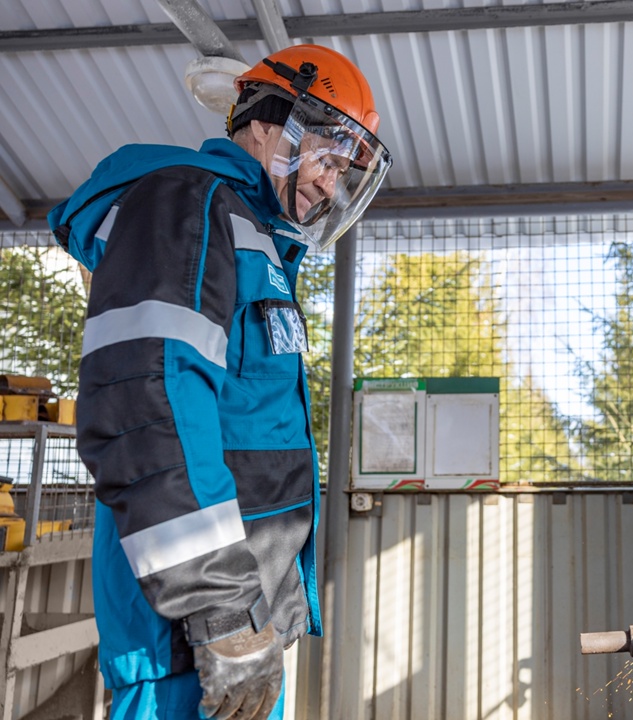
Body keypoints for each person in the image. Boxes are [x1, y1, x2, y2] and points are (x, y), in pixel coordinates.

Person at [47, 44, 392, 719]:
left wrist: (245, 617)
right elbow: (148, 406)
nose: (331, 183)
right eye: (327, 156)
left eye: (343, 169)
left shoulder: (252, 232)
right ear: (267, 125)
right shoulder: (187, 204)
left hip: (237, 618)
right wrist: (220, 611)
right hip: (192, 631)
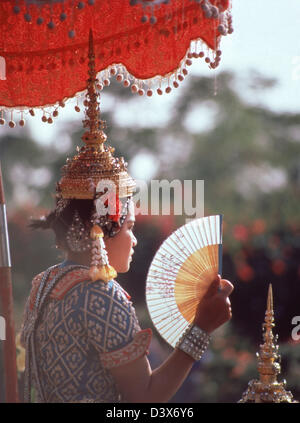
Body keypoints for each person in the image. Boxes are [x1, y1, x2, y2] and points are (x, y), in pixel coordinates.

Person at [20, 32, 234, 403]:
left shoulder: (43, 284)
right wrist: (201, 328)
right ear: (101, 229)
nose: (134, 240)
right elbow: (144, 400)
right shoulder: (100, 294)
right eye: (130, 227)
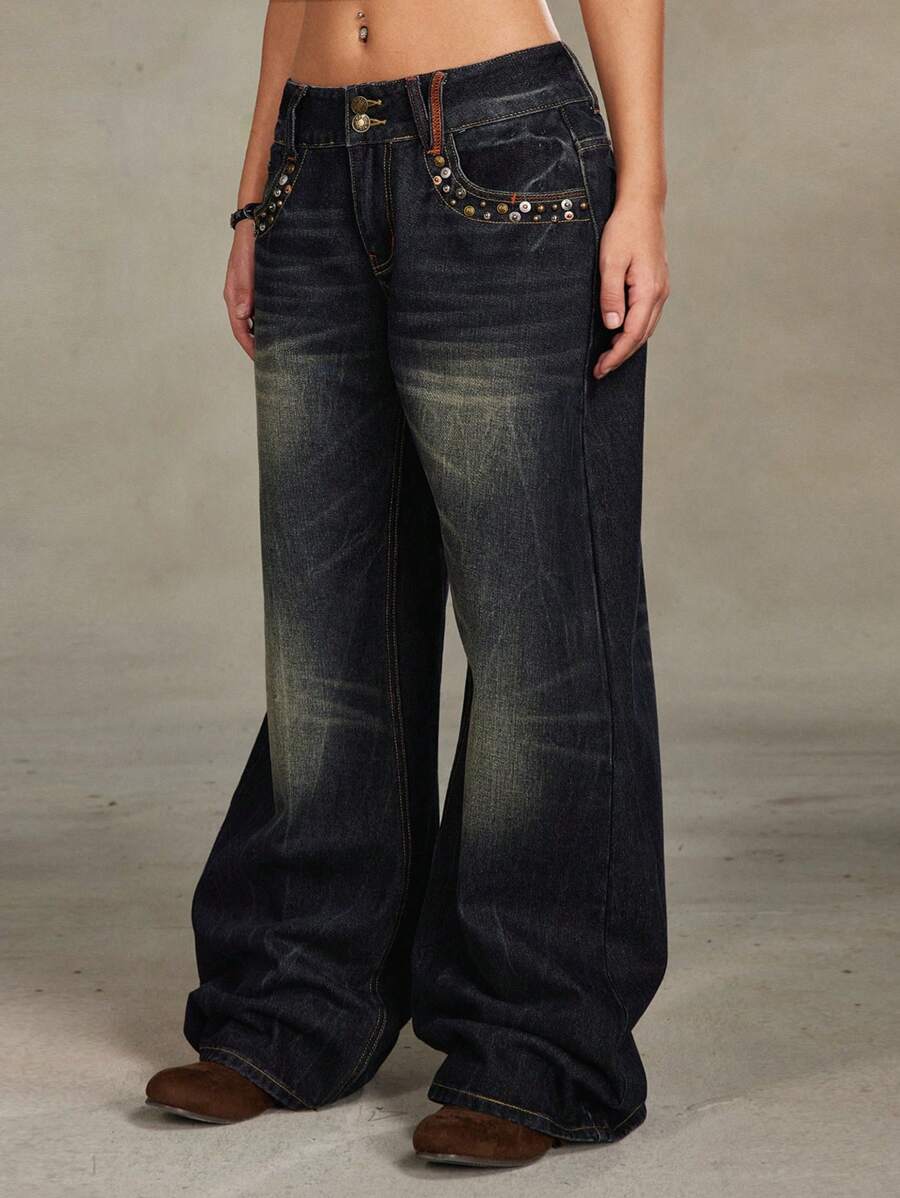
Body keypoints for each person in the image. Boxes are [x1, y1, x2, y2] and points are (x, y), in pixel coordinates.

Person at [145, 0, 669, 1169]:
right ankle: (296, 1003)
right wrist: (257, 194)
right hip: (312, 164)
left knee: (539, 640)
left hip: (500, 148)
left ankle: (534, 1043)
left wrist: (643, 191)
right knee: (325, 635)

----

→ Your assignment:
Start at the line holding "left eye: (343, 169)" and stop at the last line of the entries above. Repeat those lines exactly, pictures excluded.

→ Output for this task:
left eye: (343, 169)
left shoulder: (252, 232)
right ear: (267, 125)
right shoulder: (187, 204)
left hip: (237, 618)
right wrist: (220, 611)
right hip: (192, 631)
Body keypoints for each person in the image. Boxes are [x1, y1, x2, y2] and points are (x, y), in pixel coordinates.

Person at [20, 32, 234, 403]:
left shoulder: (43, 284)
right wrist: (201, 328)
right ear: (101, 229)
nose: (134, 240)
right elbow: (144, 400)
right shoulder: (100, 294)
right eye: (130, 227)
Body keypoints for each person in the image. Boxes are [x1, y1, x2, y2] and points are (x, y), in pixel coordinates.

Person at [145, 0, 669, 1169]:
right ankle: (296, 1003)
right wrist: (257, 194)
right hip: (312, 164)
left knee: (539, 640)
left hip: (500, 148)
left ankle: (534, 1043)
left wrist: (643, 191)
right knee: (325, 635)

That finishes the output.